**WHAT NEEDS TO BE DONE**
In the forum post on Japanese joinery, what kind of architecture does the writer say they specialize in?

Out of respect (and a direct request by the OP) I won't comment anymore on the "metric system" as it can quickly detract from the core of the topic...my views (et al) have been shared already. 

The core topic, per the OP's theme, is Japanese Joinery systems today as they exist, evolves and gets applied in architecture and woodworking in general...

What I can offer in that regard to your current post is a very different perspective on my part toward some of your observations about "traditional work" in Japan that don't seem to mesh with your shared perspective?

I agree that just after WWII it was very much on a downward trend, but not else where in Asian. However, today in Japan, the growing interest (and application) of traditional woodworking methods is growing rapidly...in many (not all) circles. It is anything but rare, and can be found everywhere in the country. 

My perspective is from actually doing this kind of work. I specialize in folk architecture, and in this conversation that would mean 民家 Minka...(aka those, "...huge timbers used in some of the very old buildings...") Just like in North America, I would agree this is not the "day to day" way most buildings are constructed for sure...:laugh2::crying2: However, it is far from rare or "not being done." Timber frames, even "Asian style timber frames" are all over the place and growing in number every year...

Timber framing both in Japan and here in North America is much more common than most think, and growing in popularity all the time. As to cost, that is an "urban myth" too often spread in conversations like this Larry, by those that don't build this way and really know nothing (of depth or practice) about it. A traditional home, typically by square foot (or square meter :grin price is the same and/or no more than 20% at turn key than a "modern" (ick!!!:vs_laugh 2x "stick built" home...on the average...even in many areas of Japan...The country side there is a paradox that could fill an entirely new thread, but those issues, and positives are outside the core topic of this post...

I agree, getting to travel is a big plus when younger...and any that can should. Nevertheless, with technology being what it is, and information exchange being so easy, its not difficult at all to bring the systems of traditional building here. There are "Korean floors" being built in Kentucky, and Japanese timber framing going on all over the place right here in the states...so one doesn't need to travel to learn and/or experience these many systems...:laugh2:


----------



## Larry42 (Jan 10, 2014)

**EXTRACTED INFORMATION**
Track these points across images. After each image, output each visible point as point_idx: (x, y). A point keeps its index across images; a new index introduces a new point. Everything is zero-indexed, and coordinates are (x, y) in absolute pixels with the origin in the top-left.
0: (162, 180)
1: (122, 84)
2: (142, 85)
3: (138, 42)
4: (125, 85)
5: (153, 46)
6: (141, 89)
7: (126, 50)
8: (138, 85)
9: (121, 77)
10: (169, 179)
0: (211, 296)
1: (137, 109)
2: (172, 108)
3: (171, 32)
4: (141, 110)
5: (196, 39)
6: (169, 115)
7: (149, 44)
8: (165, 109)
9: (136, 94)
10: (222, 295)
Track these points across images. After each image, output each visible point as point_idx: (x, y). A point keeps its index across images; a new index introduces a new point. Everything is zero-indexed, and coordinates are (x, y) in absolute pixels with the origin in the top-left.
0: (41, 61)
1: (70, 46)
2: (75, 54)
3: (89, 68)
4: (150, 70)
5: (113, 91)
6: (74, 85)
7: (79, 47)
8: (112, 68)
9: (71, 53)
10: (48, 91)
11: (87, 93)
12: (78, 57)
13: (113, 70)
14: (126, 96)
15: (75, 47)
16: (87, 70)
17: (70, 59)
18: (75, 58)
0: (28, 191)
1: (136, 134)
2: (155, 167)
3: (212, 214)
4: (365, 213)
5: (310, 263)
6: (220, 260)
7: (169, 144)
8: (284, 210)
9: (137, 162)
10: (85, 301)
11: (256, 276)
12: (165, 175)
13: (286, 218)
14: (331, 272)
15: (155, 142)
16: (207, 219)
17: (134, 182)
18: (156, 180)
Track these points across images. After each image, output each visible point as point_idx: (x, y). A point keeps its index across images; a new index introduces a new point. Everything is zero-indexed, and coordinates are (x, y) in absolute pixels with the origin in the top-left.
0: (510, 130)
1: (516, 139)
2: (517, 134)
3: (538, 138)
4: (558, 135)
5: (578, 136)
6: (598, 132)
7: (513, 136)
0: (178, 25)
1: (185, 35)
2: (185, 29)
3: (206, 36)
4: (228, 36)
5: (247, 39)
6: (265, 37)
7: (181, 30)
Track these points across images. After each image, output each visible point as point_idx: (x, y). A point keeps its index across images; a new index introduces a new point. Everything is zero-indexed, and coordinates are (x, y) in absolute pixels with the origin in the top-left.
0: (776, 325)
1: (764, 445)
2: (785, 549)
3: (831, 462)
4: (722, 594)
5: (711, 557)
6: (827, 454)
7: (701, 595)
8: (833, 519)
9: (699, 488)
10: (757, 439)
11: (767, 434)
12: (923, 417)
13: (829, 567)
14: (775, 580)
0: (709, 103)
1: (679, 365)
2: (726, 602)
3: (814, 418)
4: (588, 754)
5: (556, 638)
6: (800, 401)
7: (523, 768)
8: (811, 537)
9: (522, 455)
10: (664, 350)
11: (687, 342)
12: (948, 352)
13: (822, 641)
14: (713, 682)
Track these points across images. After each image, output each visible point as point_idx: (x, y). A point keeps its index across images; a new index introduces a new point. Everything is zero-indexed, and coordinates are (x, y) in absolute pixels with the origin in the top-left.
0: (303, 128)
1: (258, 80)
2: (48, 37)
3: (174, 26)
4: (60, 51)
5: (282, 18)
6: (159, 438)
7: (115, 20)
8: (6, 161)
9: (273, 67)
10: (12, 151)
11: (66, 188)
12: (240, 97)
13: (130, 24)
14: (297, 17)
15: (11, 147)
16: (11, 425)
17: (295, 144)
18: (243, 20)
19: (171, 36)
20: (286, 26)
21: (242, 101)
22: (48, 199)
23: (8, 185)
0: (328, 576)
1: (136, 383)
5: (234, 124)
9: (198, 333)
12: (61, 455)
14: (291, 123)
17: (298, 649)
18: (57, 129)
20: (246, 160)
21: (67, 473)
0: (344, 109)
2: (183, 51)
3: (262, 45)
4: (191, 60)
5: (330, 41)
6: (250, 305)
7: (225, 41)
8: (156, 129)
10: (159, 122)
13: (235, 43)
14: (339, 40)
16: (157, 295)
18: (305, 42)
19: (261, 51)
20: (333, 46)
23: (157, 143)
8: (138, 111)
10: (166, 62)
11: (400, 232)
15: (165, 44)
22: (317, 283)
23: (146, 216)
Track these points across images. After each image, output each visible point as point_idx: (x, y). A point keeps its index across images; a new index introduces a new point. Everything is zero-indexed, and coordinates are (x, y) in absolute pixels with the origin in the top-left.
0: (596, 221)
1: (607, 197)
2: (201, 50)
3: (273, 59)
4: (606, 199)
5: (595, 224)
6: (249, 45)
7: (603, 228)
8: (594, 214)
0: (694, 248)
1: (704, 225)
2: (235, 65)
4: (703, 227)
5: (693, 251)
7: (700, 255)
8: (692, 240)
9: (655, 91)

**TASK ANSWER**
Folk architecture, which in this conversation means Minka (民家).